An instance method is like a function in Python. However, it exists within the namespace of a class (thus it must be accessed via an instance ... myobject.foo() for example) and it is called with a reference to "self" (analagous to the "this" pointer in C++) as the first argument. Also there's a method resolution process which causes the interpreter to search the namespace of the instance, then it's class, and then each of the parent classes and so on ... up through the inheritance tree.

An unbound function is called with whatever arguments you pass to it. There can't bee any sort of automatically pre-pended object/instance reference to the argument list. Thus, writing a function with an initial argument named "self" is meaningless. (It's legal because Python doesn't place any special meaning on the name "self." But meaningless because callers to your function would have to manually supply some sort of object reference to the argument list and it's not at all clear what that should be. Just some bizarre "Generic_Object" which then floats around in the global variable space?).
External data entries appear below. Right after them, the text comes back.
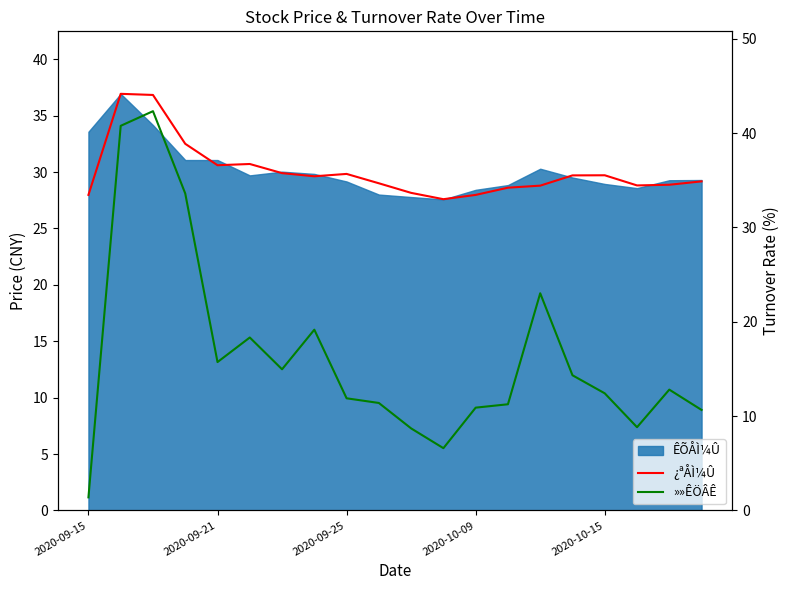

What is the lowest value of the ¿ªÅÌ¼Û series?

27.6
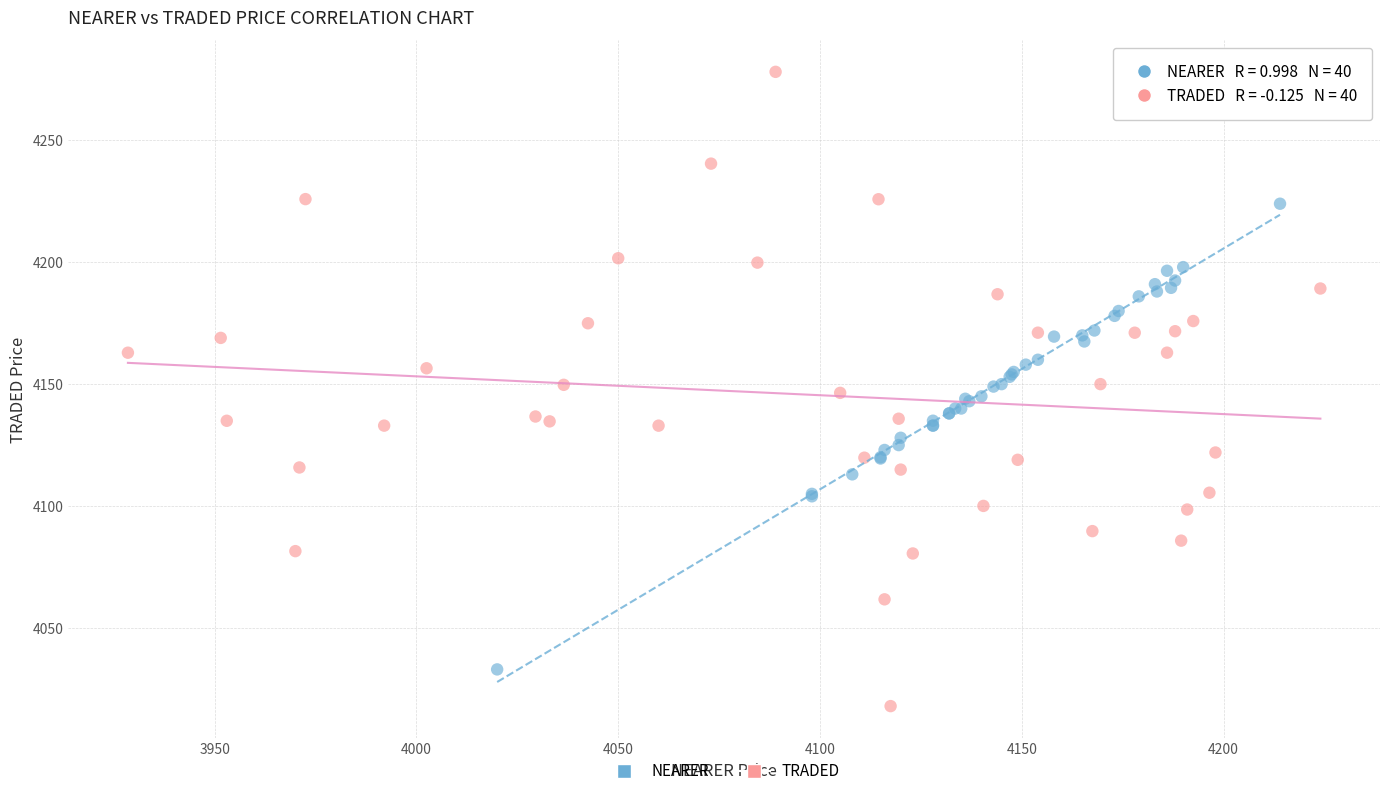

Which series reaches the maximum Y coordinate?

TRADED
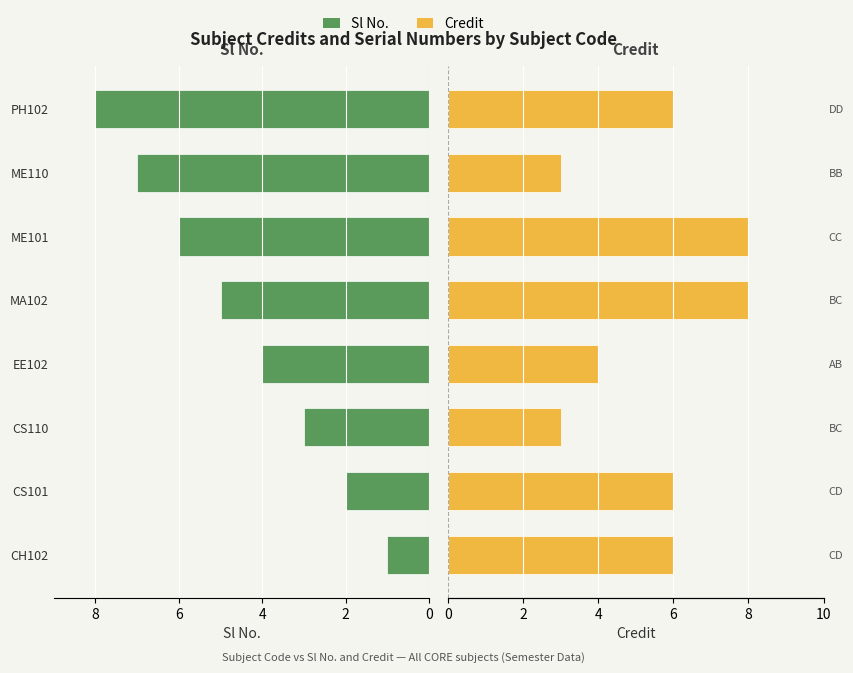

What is the maximum value shown in the chart?

8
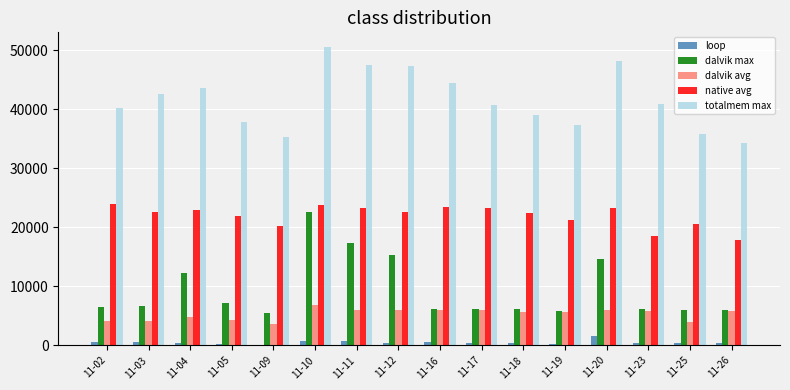

What is the highest value of the dalvik avg series?

6794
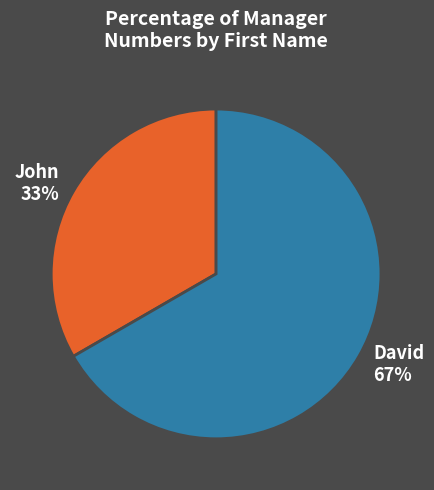

Is there a majority slice in this chart?

Yes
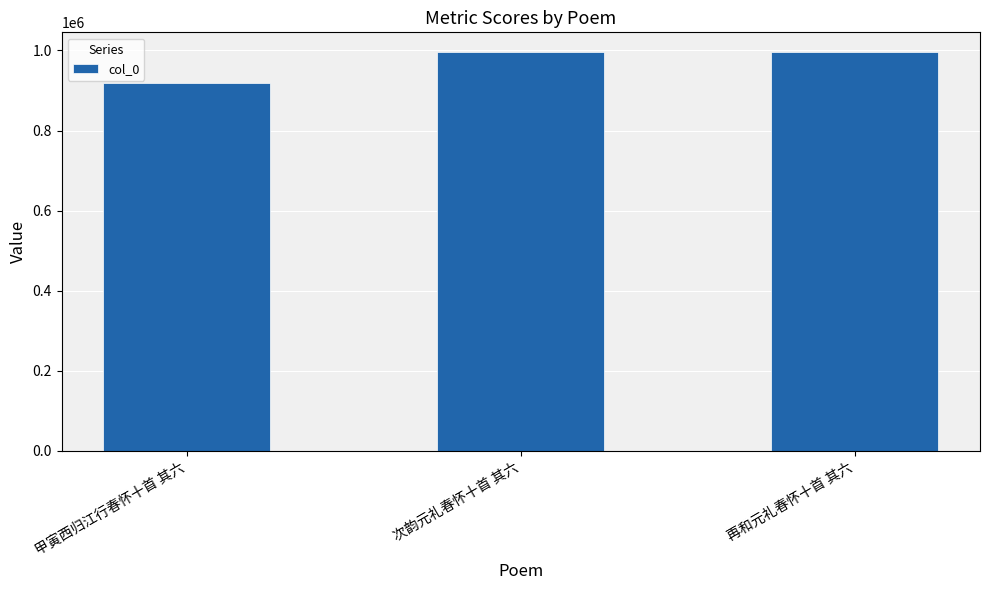

The value at 次韵元礼春怀十首 其六 is 1517609. True or false?

False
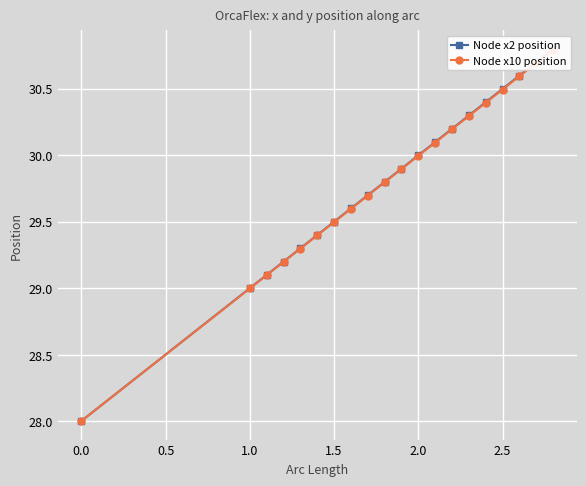

What are all the series names shown in the legend?

Node x2 position, Node x10 position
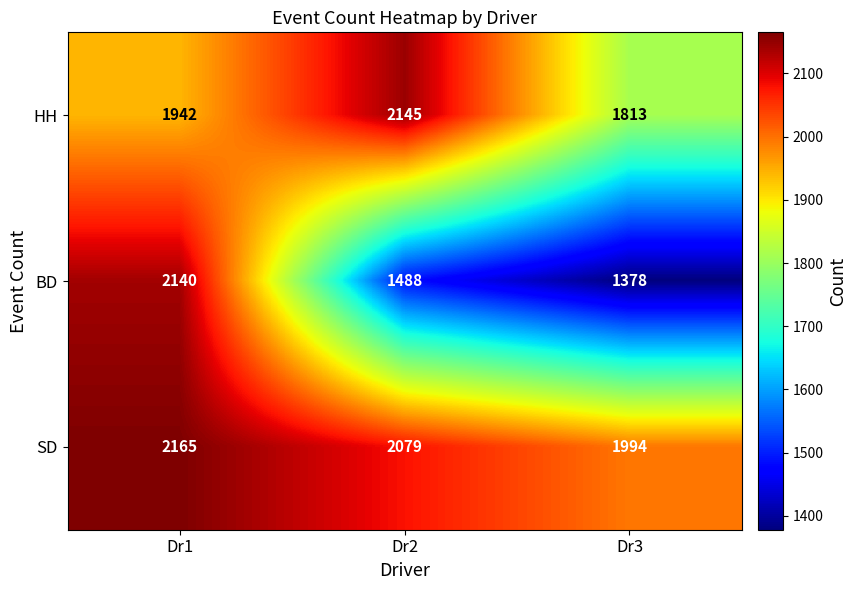

List the series in order of their overall mean, highest first.

SD, HH, BD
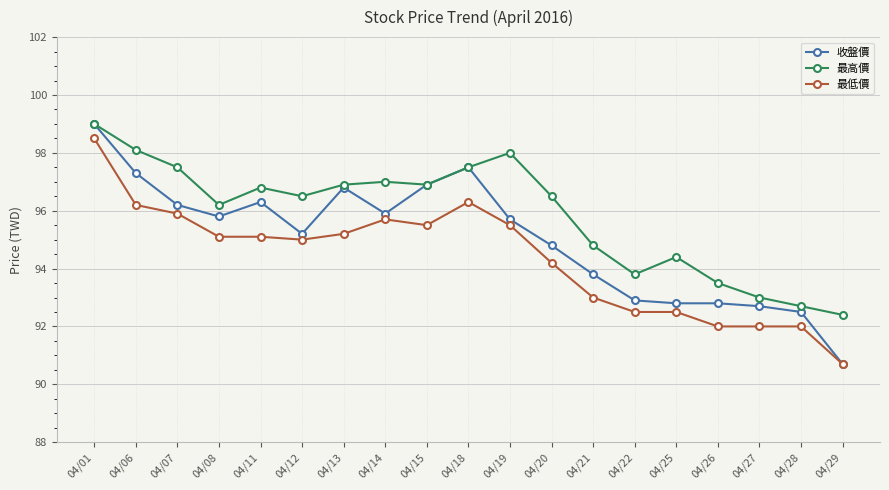

The value of 最高價 at 04/26 is 23.4. True or false?

False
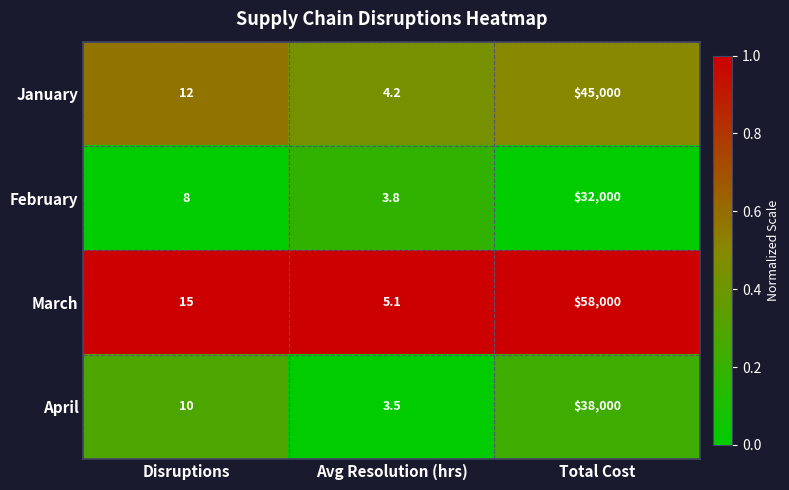

Reading left to right, extract all data points from this chart.

January: Disruptions=12.0	Avg Resolution (hrs)=4.2	Total Cost=45000.0
February: Disruptions=8.0	Avg Resolution (hrs)=3.8	Total Cost=32000.0
March: Disruptions=15.0	Avg Resolution (hrs)=5.1	Total Cost=58000.0
April: Disruptions=10.0	Avg Resolution (hrs)=3.5	Total Cost=38000.0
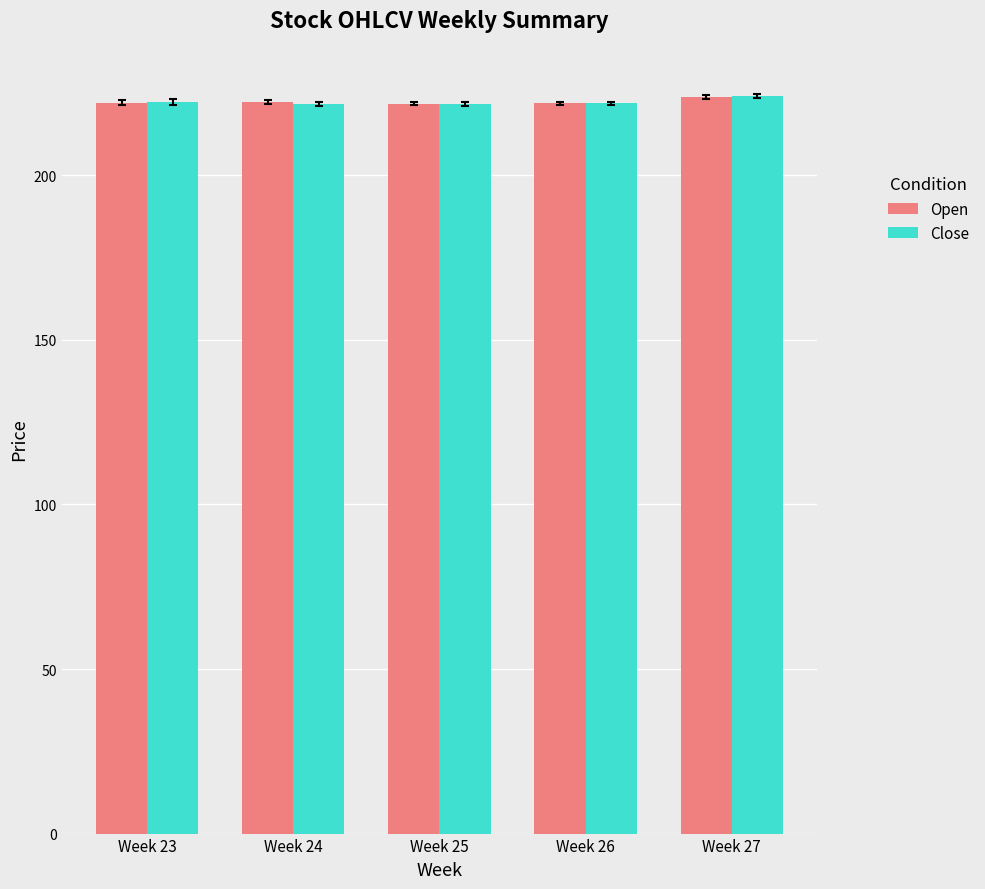

What is the difference between the maximum and minimum values in the Open series?

2.1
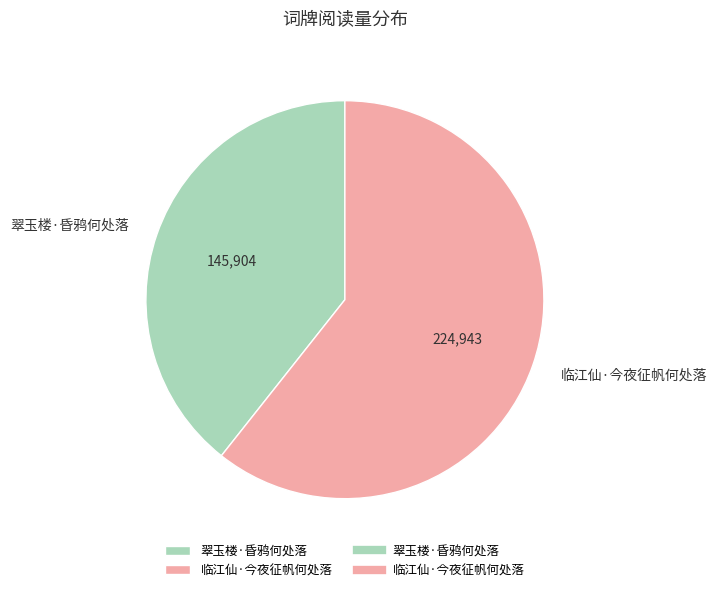

Do 翠玉楼·昏鸦何处落 and 临江仙·今夜征帆何处落 together represent more than half of the pie?

Yes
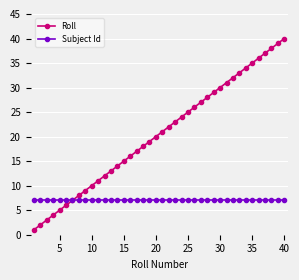

What is the value of the Subject Id point at the 16th from the left?

7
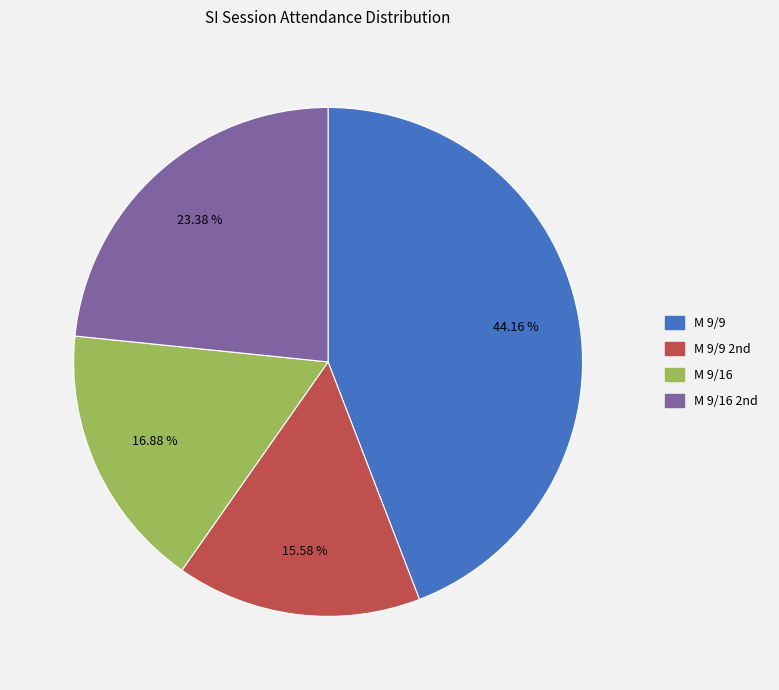

How many segments does this pie chart have?

4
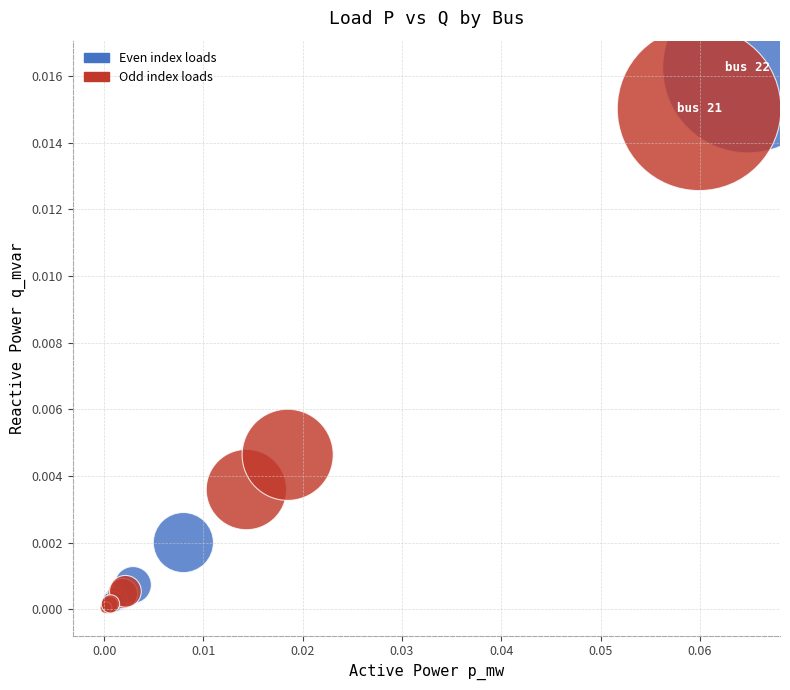

Which series has the widest spread of Y values?

Even index loads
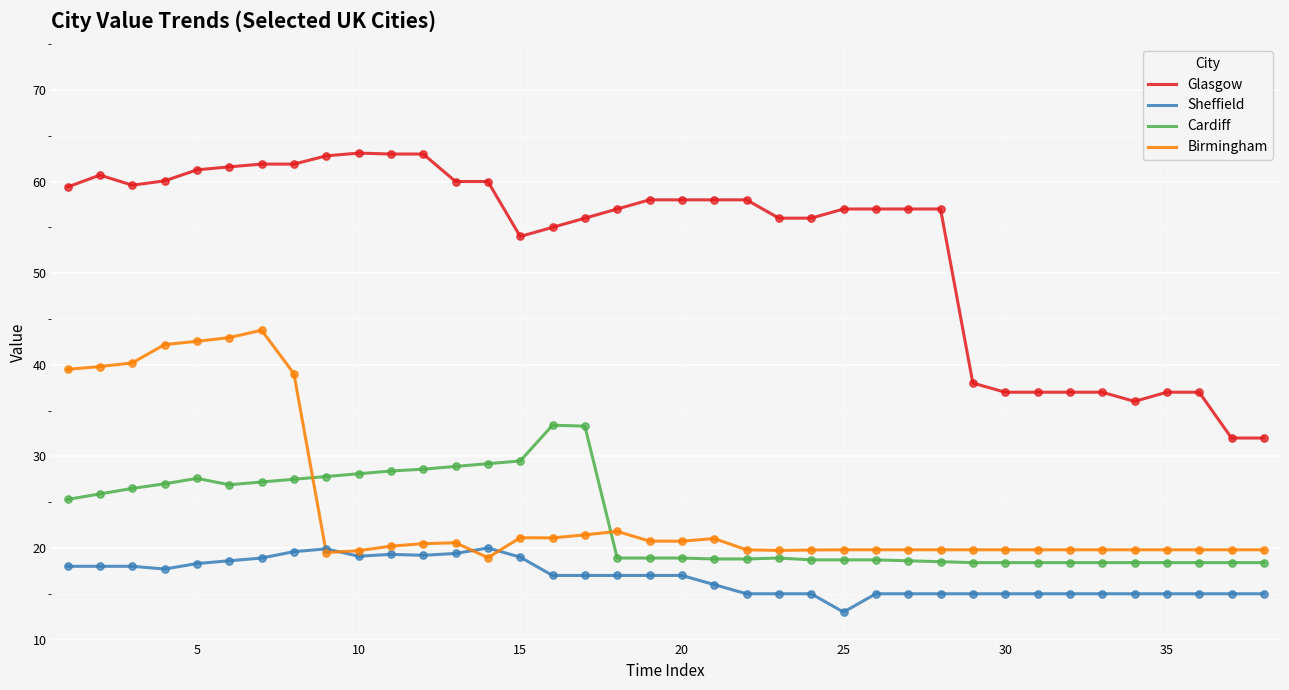

At how many categories does at least one series exceed 13?

38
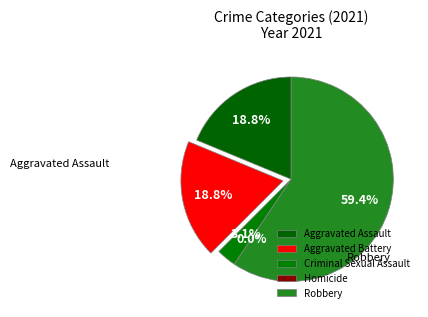

Which has a higher value, Robbery or Aggravated Battery?

Robbery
I hope that clarifies things a bit. It sounds like you're suffering from some very fundamental misconceptions about how Python and other object-oriented systems work.

• ("Monkey patching" is a term used to describe the direct manipulation of an objects attributes -- or "instance variables" by code that is not part of the class hierarchy of which the object is an instance).

As another alternative, you can make the functions into bound class methods like so:

class _FooImpl(object):
    a = "Hello "
    @classmethod
    def foo(cls, param):
        return cls.a + param
foo = _FooImpl.foo

# later...
print foo("World") # yes, Hello World

# and if you have to change an attribute:
foo.im_self.a = "Goodbye "

If you want functions to share attribute namespaecs, you just make them part of the same class. If not, give each its own class.

What exactly are you hoping "self" would point to, if the function is defined outside of any class? If your function needs some global information to execute properly, you need to send this information to the function in the form of an argument.

If you want your function to be context aware, you need to declare it within the scope of an object.